Format the lines of every entry below as a numbered list, dropping any blank lines.

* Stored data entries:
# # # # #

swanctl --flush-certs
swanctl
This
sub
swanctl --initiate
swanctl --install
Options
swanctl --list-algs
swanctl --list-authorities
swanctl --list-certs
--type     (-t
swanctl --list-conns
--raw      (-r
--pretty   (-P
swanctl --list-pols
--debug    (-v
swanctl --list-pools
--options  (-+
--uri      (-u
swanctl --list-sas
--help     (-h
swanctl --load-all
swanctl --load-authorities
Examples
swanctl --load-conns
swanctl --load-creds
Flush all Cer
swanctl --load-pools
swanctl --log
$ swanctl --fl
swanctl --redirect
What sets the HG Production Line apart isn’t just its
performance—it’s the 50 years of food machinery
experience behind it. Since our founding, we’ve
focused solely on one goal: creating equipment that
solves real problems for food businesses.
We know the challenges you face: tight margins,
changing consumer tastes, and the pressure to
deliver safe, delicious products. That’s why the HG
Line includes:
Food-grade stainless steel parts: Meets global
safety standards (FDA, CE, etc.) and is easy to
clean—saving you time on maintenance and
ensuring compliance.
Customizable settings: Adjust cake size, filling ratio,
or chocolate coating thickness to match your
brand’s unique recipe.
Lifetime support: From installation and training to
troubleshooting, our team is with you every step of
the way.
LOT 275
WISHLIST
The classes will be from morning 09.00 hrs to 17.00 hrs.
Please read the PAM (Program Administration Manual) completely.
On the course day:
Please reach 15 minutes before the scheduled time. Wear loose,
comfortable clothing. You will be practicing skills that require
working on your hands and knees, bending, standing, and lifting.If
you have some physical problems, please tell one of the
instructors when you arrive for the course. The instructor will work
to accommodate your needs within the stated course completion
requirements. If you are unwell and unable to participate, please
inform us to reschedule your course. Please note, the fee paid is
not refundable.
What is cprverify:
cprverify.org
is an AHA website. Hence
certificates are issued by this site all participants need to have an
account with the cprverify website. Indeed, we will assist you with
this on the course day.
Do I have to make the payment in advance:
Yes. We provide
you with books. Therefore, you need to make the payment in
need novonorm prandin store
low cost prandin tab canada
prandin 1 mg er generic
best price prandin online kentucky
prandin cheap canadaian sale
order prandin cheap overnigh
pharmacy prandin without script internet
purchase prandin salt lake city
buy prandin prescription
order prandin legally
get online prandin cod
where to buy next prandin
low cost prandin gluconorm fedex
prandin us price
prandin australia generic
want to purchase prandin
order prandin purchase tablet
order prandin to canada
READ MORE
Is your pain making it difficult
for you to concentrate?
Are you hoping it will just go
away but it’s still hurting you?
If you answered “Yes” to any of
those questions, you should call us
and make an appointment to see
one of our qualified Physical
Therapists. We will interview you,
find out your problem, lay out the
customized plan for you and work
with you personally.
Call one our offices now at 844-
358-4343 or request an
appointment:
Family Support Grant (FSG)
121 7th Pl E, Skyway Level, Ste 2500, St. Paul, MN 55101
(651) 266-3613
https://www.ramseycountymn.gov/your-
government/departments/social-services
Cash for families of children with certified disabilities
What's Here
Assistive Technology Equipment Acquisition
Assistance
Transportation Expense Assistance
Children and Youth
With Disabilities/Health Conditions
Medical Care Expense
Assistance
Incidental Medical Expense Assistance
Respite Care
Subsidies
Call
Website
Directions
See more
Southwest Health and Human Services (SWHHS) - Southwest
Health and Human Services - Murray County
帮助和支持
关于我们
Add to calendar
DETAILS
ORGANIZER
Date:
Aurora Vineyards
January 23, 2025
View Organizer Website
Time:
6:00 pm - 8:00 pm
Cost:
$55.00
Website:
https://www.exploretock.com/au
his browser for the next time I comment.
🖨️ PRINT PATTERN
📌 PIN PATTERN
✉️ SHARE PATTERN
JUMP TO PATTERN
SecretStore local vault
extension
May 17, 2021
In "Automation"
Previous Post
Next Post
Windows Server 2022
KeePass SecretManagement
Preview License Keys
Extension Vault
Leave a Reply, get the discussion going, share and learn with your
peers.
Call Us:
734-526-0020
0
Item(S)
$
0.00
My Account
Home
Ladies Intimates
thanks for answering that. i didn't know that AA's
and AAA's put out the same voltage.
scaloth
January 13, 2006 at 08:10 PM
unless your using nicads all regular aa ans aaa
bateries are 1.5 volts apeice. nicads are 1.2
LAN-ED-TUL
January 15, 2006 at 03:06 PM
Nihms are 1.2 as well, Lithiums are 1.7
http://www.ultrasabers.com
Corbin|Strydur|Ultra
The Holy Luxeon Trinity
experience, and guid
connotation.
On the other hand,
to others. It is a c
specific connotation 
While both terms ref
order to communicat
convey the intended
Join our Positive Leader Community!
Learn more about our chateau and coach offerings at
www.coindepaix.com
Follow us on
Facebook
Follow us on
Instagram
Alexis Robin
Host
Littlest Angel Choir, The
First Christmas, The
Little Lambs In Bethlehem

# # # # #

* RESULT OF THIS TASK:
1. swanctl --flush-certs
2. swanctl
3. This
4. sub
5. swanctl --initiate
6. swanctl --install
7. Options
8. swanctl --list-algs
9. swanctl --list-authorities
10. swanctl --list-certs
11. --type     (-t
12. swanctl --list-conns
13. --raw      (-r
14. --pretty   (-P
15. swanctl --list-pols
16. --debug    (-v
17. swanctl --list-pools
18. --options  (-+
19. --uri      (-u
20. swanctl --list-sas
21. --help     (-h
22. swanctl --load-all
23. swanctl --load-authorities
24. Examples
25. swanctl --load-conns
26. swanctl --load-creds
27. Flush all Cer
28. swanctl --load-pools
29. swanctl --log
30. $ swanctl --fl
31. swanctl --redirect
32. What sets the HG Production Line apart isn’t just its
33. performance—it’s the 50 years of food machinery
34. experience behind it. Since our founding, we’ve
35. focused solely on one goal: creating equipment that
36. solves real problems for food businesses.
37. We know the challenges you face: tight margins,
38. changing consumer tastes, and the pressure to
39. deliver safe, delicious products. That’s why the HG
40. Line includes:
41. Food-grade stainless steel parts: Meets global
42. safety standards (FDA, CE, etc.) and is easy to
43. clean—saving you time on maintenance and
44. ensuring compliance.
45. Customizable settings: Adjust cake size, filling ratio,
46. or chocolate coating thickness to match your
47. brand’s unique recipe.
48. Lifetime support: From installation and training to
49. troubleshooting, our team is with you every step of
50. the way.
51. LOT 275
52. WISHLIST
53. The classes will be from morning 09.00 hrs to 17.00 hrs.
54. Please read the PAM (Program Administration Manual) completely.
55. On the course day:
56. Please reach 15 minutes before the scheduled time. Wear loose,
57. comfortable clothing. You will be practicing skills that require
58. working on your hands and knees, bending, standing, and lifting.If
59. you have some physical problems, please tell one of the
60. instructors when you arrive for the course. The instructor will work
61. to accommodate your needs within the stated course completion
62. requirements. If you are unwell and unable to participate, please
63. inform us to reschedule your course. Please note, the fee paid is
64. not refundable.
65. What is cprverify:
66. cprverify.org
67. is an AHA website. Hence
68. certificates are issued by this site all participants need to have an
69. account with the cprverify website. Indeed, we will assist you with
70. this on the course day.
71. Do I have to make the payment in advance:
72. Yes. We provide
73. you with books. Therefore, you need to make the payment in
74. need novonorm prandin store
75. low cost prandin tab canada
76. prandin 1 mg er generic
77. best price prandin online kentucky
78. prandin cheap canadaian sale
79. order prandin cheap overnigh
80. pharmacy prandin without script internet
81. purchase prandin salt lake city
82. buy prandin prescription
83. order prandin legally
84. get online prandin cod
85. where to buy next prandin
86. low cost prandin gluconorm fedex
87. prandin us price
88. prandin australia generic
89. want to purchase prandin
90. order prandin purchase tablet
91. order prandin to canada
92. READ MORE
93. Is your pain making it difficult
94. for you to concentrate?
95. Are you hoping it will just go
96. away but it’s still hurting you?
97. If you answered “Yes” to any of
98. those questions, you should call us
99. and make an appointment to see
100. one of our qualified Physical
101. Therapists. We will interview you,
102. find out your problem, lay out the
103. customized plan for you and work
104. with you personally.
105. Call one our offices now at 844-
106. 358-4343 or request an
107. appointment:
108. Family Support Grant (FSG)
109. 121 7th Pl E, Skyway Level, Ste 2500, St. Paul, MN 55101
110. (651) 266-3613
111. https://www.ramseycountymn.gov/your-
112. government/departments/social-services
113. Cash for families of children with certified disabilities
114. What's Here
115. Assistive Technology Equipment Acquisition
116. Assistance
117. Transportation Expense Assistance
118. Children and Youth
119. With Disabilities/Health Conditions
120. Medical Care Expense
121. Assistance
122. Incidental Medical Expense Assistance
123. Respite Care
124. Subsidies
125. Call
126. Website
127. Directions
128. See more
129. Southwest Health and Human Services (SWHHS) - Southwest
130. Health and Human Services - Murray County
131. 帮助和支持
132. 关于我们
133. Add to calendar
134. DETAILS
135. ORGANIZER
136. Date:
137. Aurora Vineyards
138. January 23, 2025
139. View Organizer Website
140. Time:
141. 6:00 pm - 8:00 pm
142. Cost:
143. $55.00
144. Website:
145. https://www.exploretock.com/au
146. his browser for the next time I comment.
147. 🖨️ PRINT PATTERN
148. 📌 PIN PATTERN
149. ✉️ SHARE PATTERN
150. JUMP TO PATTERN
151. SecretStore local vault
152. extension
153. May 17, 2021
154. In "Automation"
155. Previous Post
156. Next Post
157. Windows Server 2022
158. KeePass SecretManagement
159. Preview License Keys
160. Extension Vault
161. Leave a Reply, get the discussion going, share and learn with your
162. peers.
163. Call Us:
164. 734-526-0020
165. 0
166. Item(S)
167. $
168. 0.00
169. My Account
170. Home
171. Ladies Intimates
172. thanks for answering that. i didn't know that AA's
173. and AAA's put out the same voltage.
174. scaloth
175. January 13, 2006 at 08:10 PM
176. unless your using nicads all regular aa ans aaa
177. bateries are 1.5 volts apeice. nicads are 1.2
178. LAN-ED-TUL
179. January 15, 2006 at 03:06 PM
180. Nihms are 1.2 as well, Lithiums are 1.7
181. http://www.ultrasabers.com
182. Corbin|Strydur|Ultra
183. The Holy Luxeon Trinity
184. experience, and guid
185. connotation.
186. On the other hand,
187. to others. It is a c
188. specific connotation 
189. While both terms ref
190. order to communicat
191. convey the intended
192. Join our Positive Leader Community!
193. Learn more about our chateau and coach offerings at
194. www.coindepaix.com
195. Follow us on
196. Facebook
197. Follow us on
198. Instagram
199. Alexis Robin
200. Host
201. Littlest Angel Choir, The
202. First Christmas, The
203. Little Lambs In Bethlehem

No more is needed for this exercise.